-------- Record excerpts

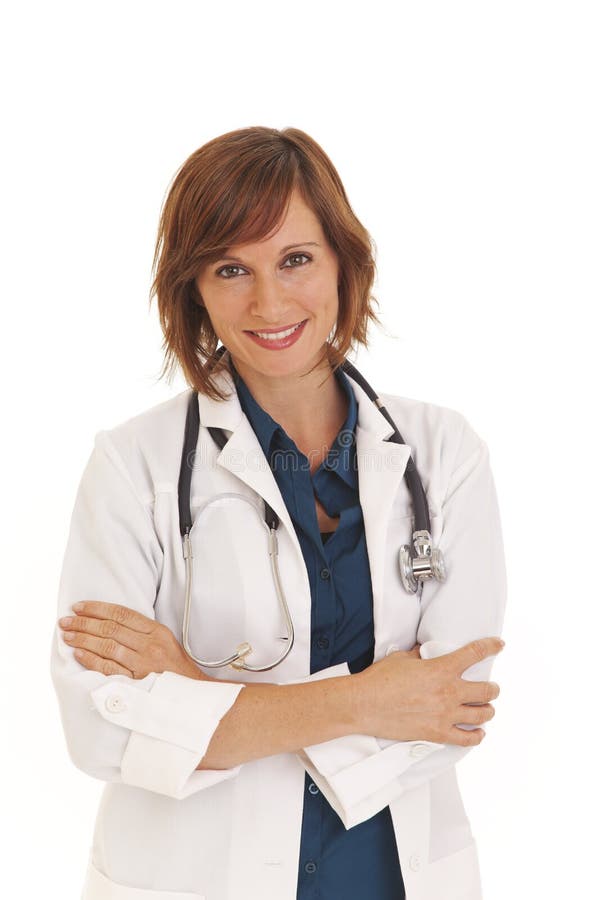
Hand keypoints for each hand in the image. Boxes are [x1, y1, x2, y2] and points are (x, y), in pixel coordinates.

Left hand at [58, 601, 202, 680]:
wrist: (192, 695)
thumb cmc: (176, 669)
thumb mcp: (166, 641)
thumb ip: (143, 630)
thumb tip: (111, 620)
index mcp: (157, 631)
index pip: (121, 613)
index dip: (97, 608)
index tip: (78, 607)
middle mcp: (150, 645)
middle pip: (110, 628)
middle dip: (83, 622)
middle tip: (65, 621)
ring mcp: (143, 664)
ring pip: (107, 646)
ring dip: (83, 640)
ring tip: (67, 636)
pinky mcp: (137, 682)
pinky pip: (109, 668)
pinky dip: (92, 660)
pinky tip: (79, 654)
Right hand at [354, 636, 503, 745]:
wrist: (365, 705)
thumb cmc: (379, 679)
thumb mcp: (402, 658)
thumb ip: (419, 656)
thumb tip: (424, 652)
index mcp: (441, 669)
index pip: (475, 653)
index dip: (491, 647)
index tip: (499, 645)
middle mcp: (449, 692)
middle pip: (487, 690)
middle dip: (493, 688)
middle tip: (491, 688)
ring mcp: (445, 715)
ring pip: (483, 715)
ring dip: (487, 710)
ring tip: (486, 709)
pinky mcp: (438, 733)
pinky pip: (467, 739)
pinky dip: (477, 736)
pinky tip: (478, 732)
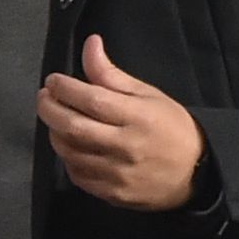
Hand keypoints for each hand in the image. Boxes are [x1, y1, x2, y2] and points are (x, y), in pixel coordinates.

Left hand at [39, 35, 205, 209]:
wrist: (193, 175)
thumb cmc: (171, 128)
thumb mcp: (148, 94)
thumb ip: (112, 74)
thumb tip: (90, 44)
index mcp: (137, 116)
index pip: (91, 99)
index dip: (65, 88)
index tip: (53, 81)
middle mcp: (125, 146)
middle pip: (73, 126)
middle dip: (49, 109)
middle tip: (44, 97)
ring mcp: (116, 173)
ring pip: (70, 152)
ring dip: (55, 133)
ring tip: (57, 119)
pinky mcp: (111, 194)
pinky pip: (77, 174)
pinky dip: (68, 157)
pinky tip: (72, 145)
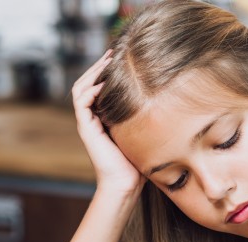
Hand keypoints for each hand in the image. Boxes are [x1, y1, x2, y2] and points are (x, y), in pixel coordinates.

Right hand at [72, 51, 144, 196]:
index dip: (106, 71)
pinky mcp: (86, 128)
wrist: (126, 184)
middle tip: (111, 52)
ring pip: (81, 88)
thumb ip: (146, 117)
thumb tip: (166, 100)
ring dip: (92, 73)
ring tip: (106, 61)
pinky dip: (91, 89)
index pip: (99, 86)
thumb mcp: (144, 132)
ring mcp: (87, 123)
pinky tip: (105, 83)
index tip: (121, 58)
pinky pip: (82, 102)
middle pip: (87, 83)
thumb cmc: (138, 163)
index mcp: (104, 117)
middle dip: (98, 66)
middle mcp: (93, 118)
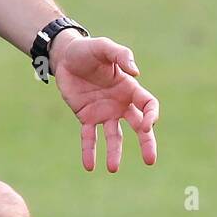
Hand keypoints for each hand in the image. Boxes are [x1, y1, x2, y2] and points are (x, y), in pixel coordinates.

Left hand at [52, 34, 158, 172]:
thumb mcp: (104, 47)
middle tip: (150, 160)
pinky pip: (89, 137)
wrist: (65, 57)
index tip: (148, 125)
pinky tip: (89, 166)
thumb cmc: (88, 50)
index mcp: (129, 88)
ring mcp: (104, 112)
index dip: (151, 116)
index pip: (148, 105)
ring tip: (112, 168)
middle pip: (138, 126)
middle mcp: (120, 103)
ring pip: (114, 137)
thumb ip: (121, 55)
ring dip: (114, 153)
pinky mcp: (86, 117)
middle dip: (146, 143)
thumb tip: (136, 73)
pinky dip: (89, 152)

----------------

Instructions for the task: Your answer must be the exact lines from the start of the data through the line with "index tip: (53, 81)", inclusive, and nothing else; pictures do not belong in it.

Output below:
Hand keypoints for each hand in the image. Boxes are [x1, y1, x2, y2] and points are (x, y), in pixel coordinates.

Left hand at [58, 601, 202, 680]:
wrist: (192, 695)
thumb cmc: (176, 669)
thumb mcp: (166, 641)
thumb ip: (143, 630)
thumb tip: (111, 620)
index mcp: (157, 631)
index pip: (121, 613)
index dip: (97, 608)
index tip: (78, 607)
middle mcp: (150, 645)
middle pip: (110, 628)
middle dip: (83, 622)
middle tip: (65, 621)
ring mcp: (143, 664)
ring pip: (107, 646)
ring dip: (83, 640)
ring tip: (67, 636)
pinky mcp: (137, 682)
pinky pip: (109, 668)
pinky dip: (92, 660)
pinky tip: (79, 654)
Right hand at [354, 636, 503, 745]:
wrist: (365, 705)
thumb cmc: (379, 679)
thumb mcp: (402, 658)
thumb ip: (419, 656)
thumb tip: (424, 652)
index mcp: (441, 669)
index pip: (475, 653)
index dip: (491, 647)
index tip: (499, 645)
middle mcp: (449, 692)
middle pip: (487, 690)
middle dip: (493, 688)
middle tip: (491, 688)
ring mcp: (445, 715)
ring pip: (483, 715)
ring dip: (487, 710)
ring tip: (486, 709)
pinky mcp: (438, 733)
pinky pip: (467, 739)
pinky dip: (477, 736)
pinky tip: (478, 732)
Hand keypoints for each hand in the image. Boxes are [x1, y1, x2, y2] and points are (x, y), in pixel coordinates.

Left hand at [39, 35, 205, 209]:
wrist: (193, 175)
thumb cmc: (171, 128)
thumb mcp: (148, 94)
thumb ip: (112, 74)
thumb tip: (90, 44)
index mcp: (137, 116)
index pip: (91, 99)
index dip: (65, 88)
index tip: (53, 81)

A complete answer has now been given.